◆ Source text:
+ + + + + + +

Language changes, we know this. Yet, when discerning meaning from another time, one often suspends personal judgment and defers to linguists, anthropologists or other ‘scholars’ of a particular field; they’re the experts right? Never have been for me. Even the most studied in their field disagree with their peers. Information considered finite can always change with exploration and discovery. If it goes unchallenged, then people just accept what they are told vs. the way things really are or were. This Disinformation, is the Whisper.
Islam has been described as the Religion of the Warrior and that’s not too far off base. One can believe in a thing so vehemently that when faced with an opposing view it’s akin to doing battle with it. I have several copies of the Qur’an because (like all holy books) you can’t really cast judgment based on a single interpretation. In the first chapters the context for the Believer, Non-Believer and Dis-Believer are set; across all versions. Ideally, when you read further on, this would be kept in mind but it’s often forgotten and it’s easy to forget. This is apparent to me by the disagreement over terms. Qatal, is but one example of this. Transliteration can be problematic if from the start you miss the syntax of the text to be interpreted. Linguists and Grammarians argue continuously over the context and tense of expression. To slay? To Kill? To Slaughter? Is it a narration? For rumination? Bottom line: TO STOP.
I came across The Qur’an’s Verses of Violence by happenstance upon a cursory search for a particular verse in order to cite a chapter for this blog. It got me re-thinking the angle. When you mute all the noise of what others have to say about the Qur’an and just read the damn thing, you may draw very different conclusions. Perhaps unlike my own. The thing that stuck out to me reading the first two chapters was it was much like the Exodus of the Judaeo-Christian grammar. Exodus 22:18 is what? A piece of advice? Narrative? The debate whether the original Semitic language intended Witch, Sorcery, or Poisoner continues but regardless of the carrier, the message is clear. “Beware of those that whisper in your ear”. Not much different than the message in the Qur’an about the Dis-Believer. As I mentioned, the context is sorted out in the first couple of chapters. How the Believer deals, depends on his underlying motivation.
These terms mean very different things and the contextual basis matters, if one is interested in getting the message. The difference between a Dis-Believer and Non-Believer is made clear. The Dis-Believer was once a Believer and for whatever reason, no longer believes but more importantly, makes efforts to sway the Believers. Call them Infadels, Witches, Sorcerers, or Whisperers if you must but the message is clear.
Just about every religion in the world has a piece of advice on how to deal with these people. Whether taken literally or metaphorically is up to the individual. This is the case for every adherent that has taken matters to flesh. The idea is to put a stop to the whispering. To stop the sway and influence and take the Believer further away from his kingdom of God. The Believer takes up the sword, literally. Whether by act of flesh or thought.
Anton LaVey (taking cues from other tomes), added his own rendition of it in his Satanic Statements when he speaks on people that bother you, or try to suck the life out of you psychically. Those that would otherwise have sway:
#3) If a guest in your lair annoys you, treat him cruelly and without mercy.
#4) When walking in open territory, bother no one. If someone bothers you, ask him to stop. If he does not stop, destroy him.
When people speak about Islam being a Religion of Peace, that’s the underlying goal to those that seek spiritual contentment. To be at peace within oneself and with the world. Building the Kingdom of God, within. Those that see it as a Religion of Violence, it’s a method by which to do battle with the Dis-Believer. The Non-Believer is fair game. All it takes is the right amount of Sway.

+ + + + + + +

◆ Data provided:
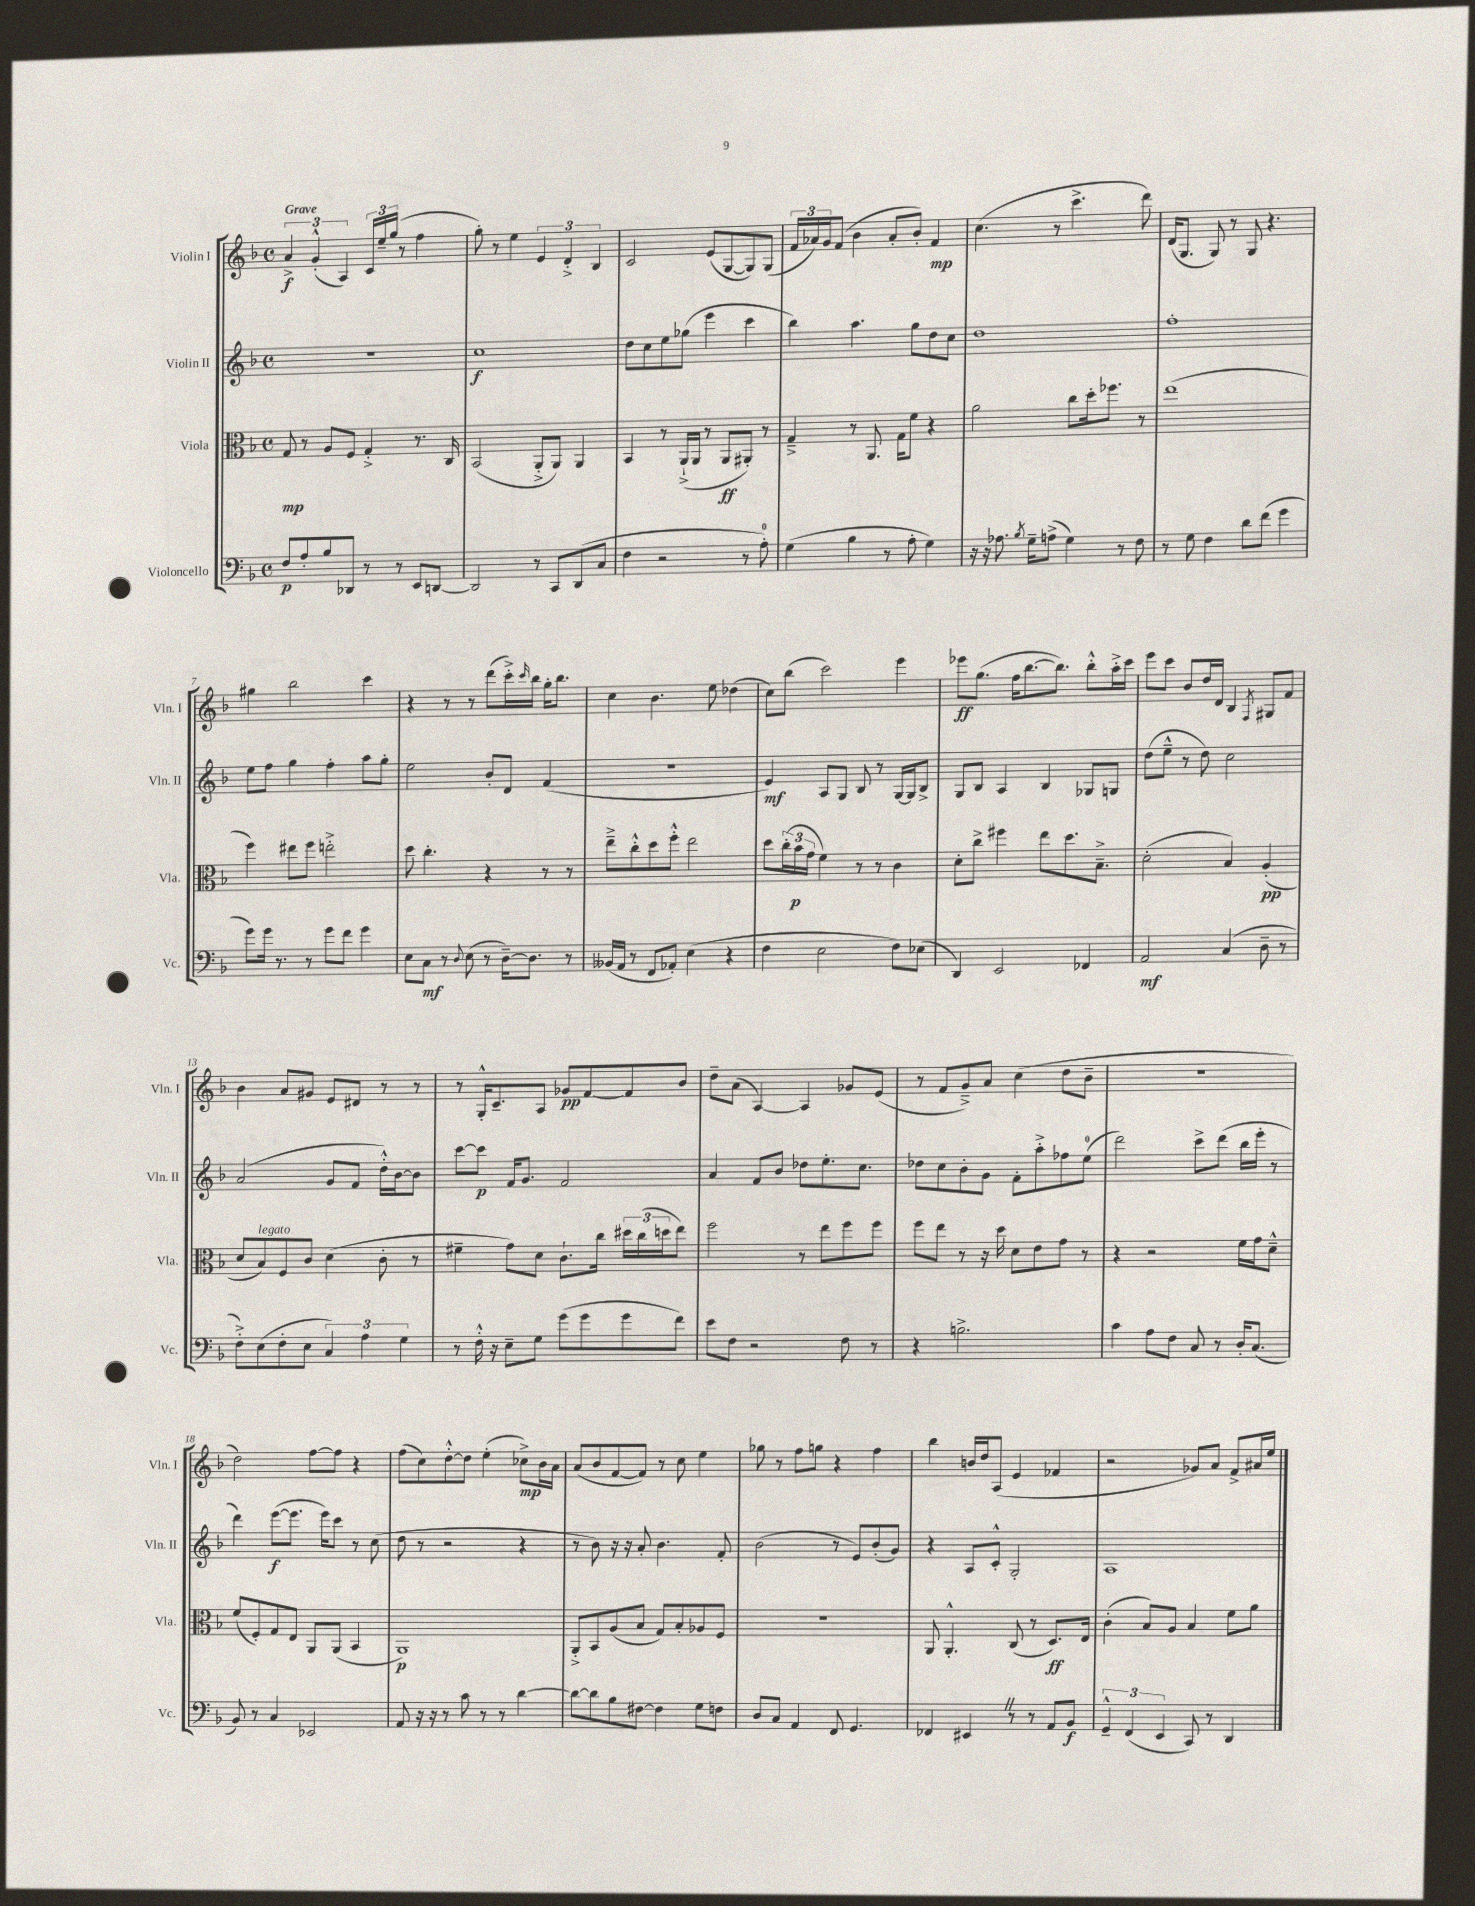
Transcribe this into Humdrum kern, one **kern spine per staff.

+ + + + + + +

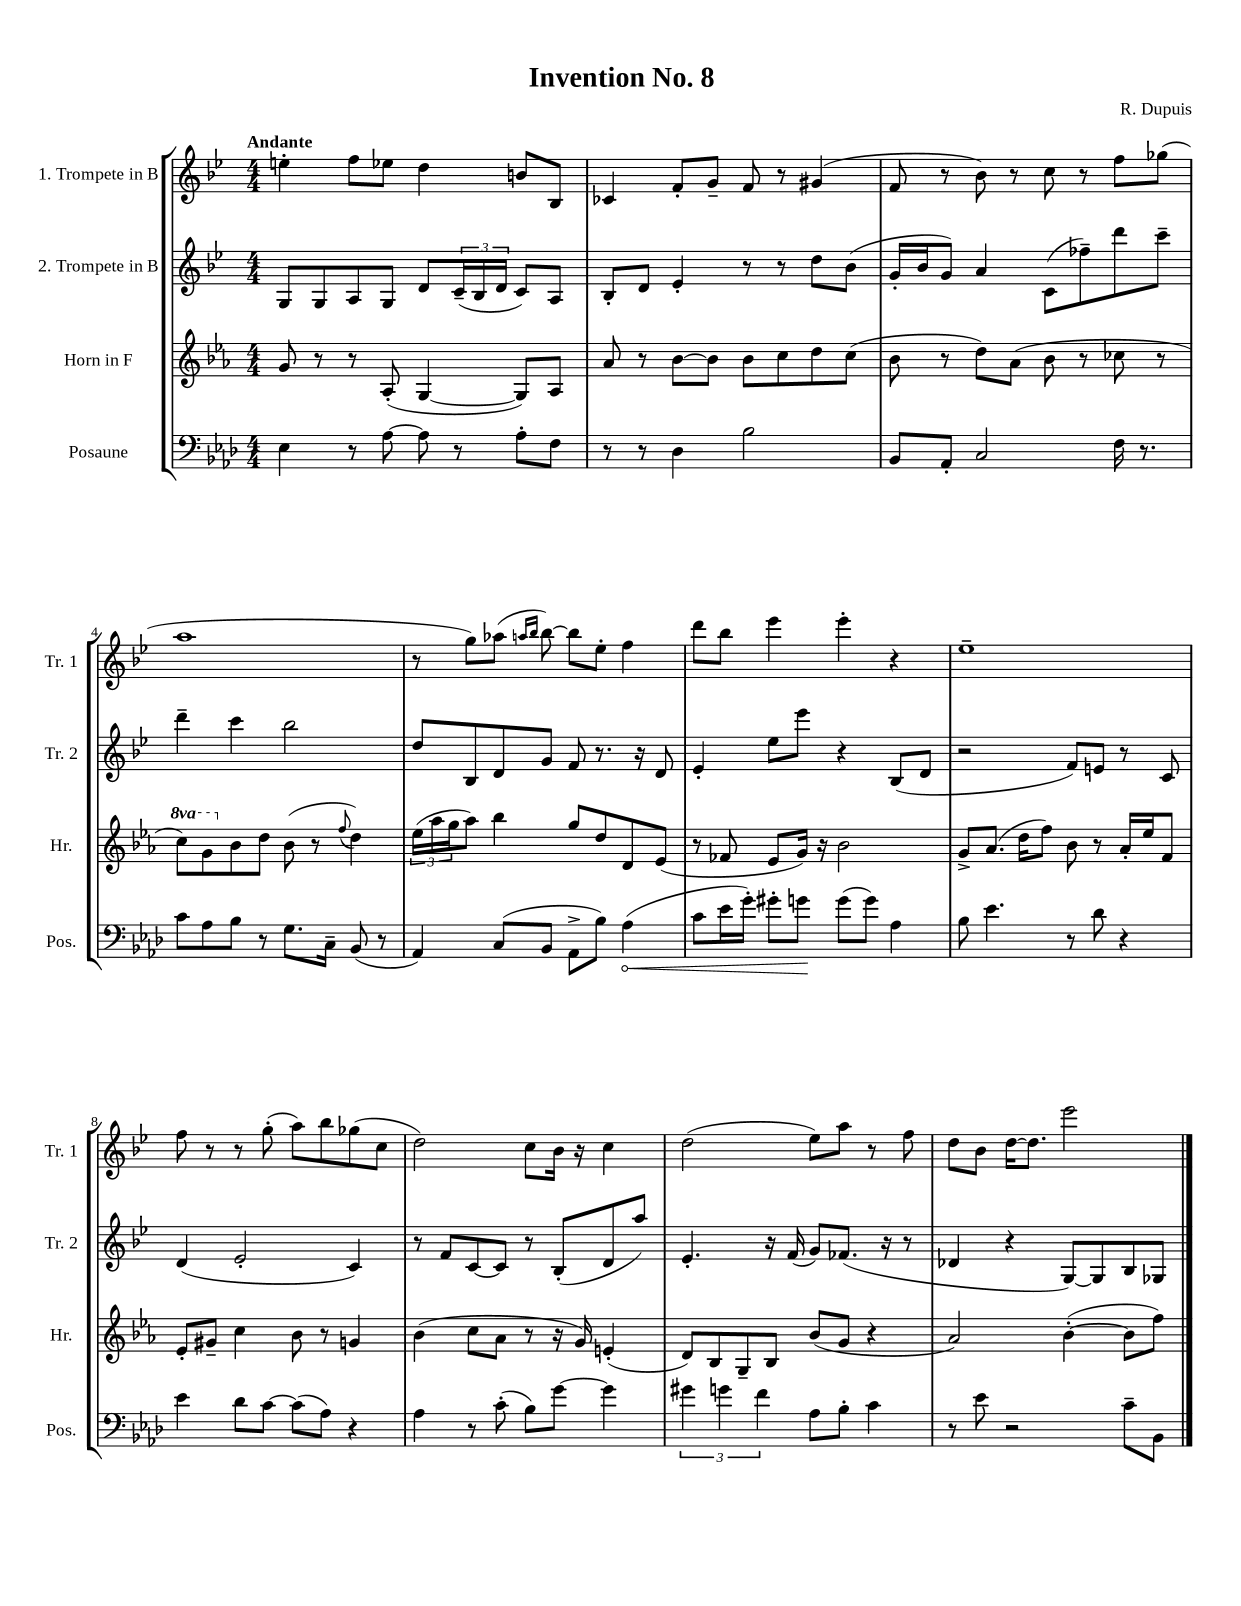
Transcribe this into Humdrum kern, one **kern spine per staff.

+ + + + + + +

◆ Directive: Continue the blog post about the Qur'an, disbelievers, and the Whisper, starting right after its final sentence.

◆ Reply to the exercise:
7 years ago I had written an article for a publication about the Oil Crisis in conjunction to a desired World Peace. World Peace? I thought, What the hell is that and why would anyone want it? How does one attain it? My focus was conflict, a double-edged sword in the battle of modernization and world economy. How could there ever be peace, when the fight is both inside and out? When the point of origin is a culture of corruption?
The editor was involved in inter-faithing, peace talks and cooperative efforts with others of differing beliefs, provided they shared the same Ethos. There I am, on the opposite end of the spectrum. I was often called confrontational, too challenging, too passionate, argumentative, rude, and a bunch of other adjectives to describe what I was actually doing. Questioning the underlying motives (Pathos). Two years prior, she was preparing a speech for a music festival centered on finding common ground through musical expression. I had been needling her for weeks with the same questions, “What does peace look like?”, “What does peace feel like?”, “What does peace sound like?” “How would you recognize peace if you saw it?” She wrote her speech and spoke on the subject to the best of her abilities in contrast to what others were seeking in peace.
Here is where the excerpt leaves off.